■ **Data entries**
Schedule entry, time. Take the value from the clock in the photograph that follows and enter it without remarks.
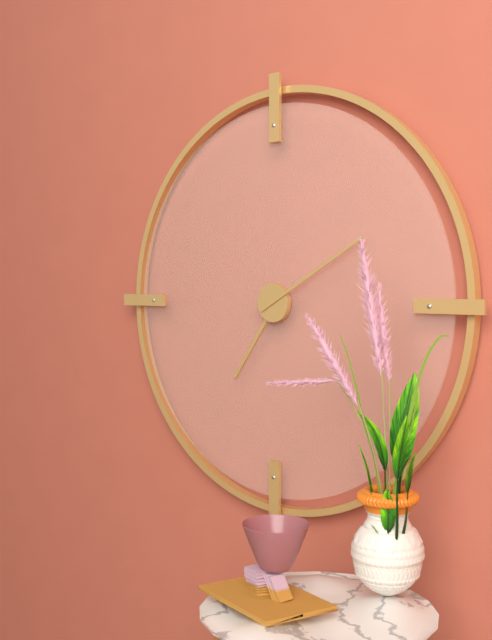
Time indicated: 7:10
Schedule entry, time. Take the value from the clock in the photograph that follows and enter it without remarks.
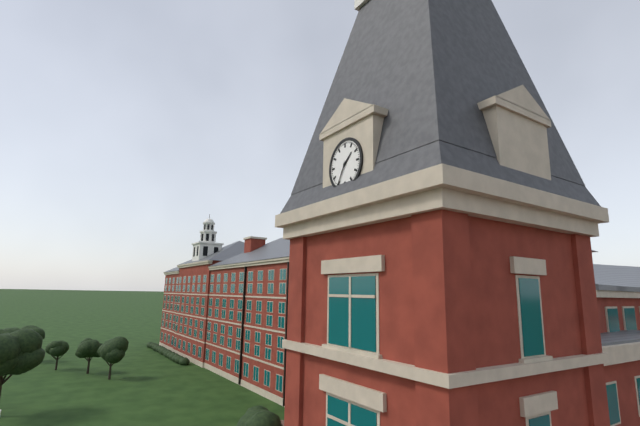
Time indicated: 1:35
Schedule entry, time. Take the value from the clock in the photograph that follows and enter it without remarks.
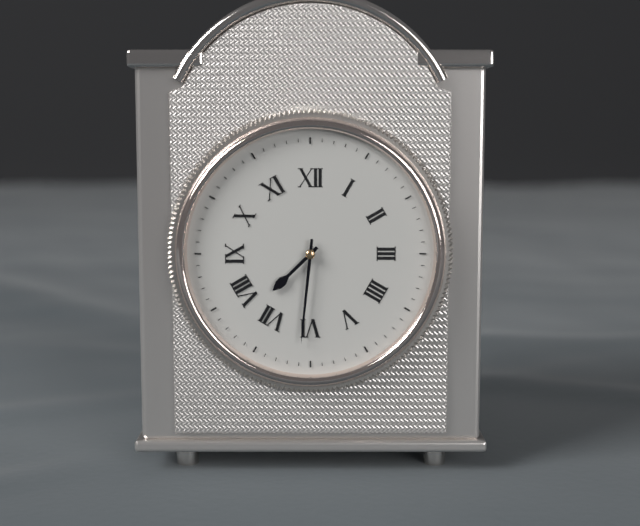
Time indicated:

■ **The task**
Copy the lines above word for word, from the first to the last, and leave the pictures out.

■ **Output of the task**
Schedule entry, time. Take the value from the clock in the photograph that follows and enter it without remarks.
Time indicated: 7:10
Schedule entry, time. Take the value from the clock in the photograph that follows and enter it without remarks.
Time indicated: 1:35
Schedule entry, time. Take the value from the clock in the photograph that follows and enter it without remarks.
Time indicated:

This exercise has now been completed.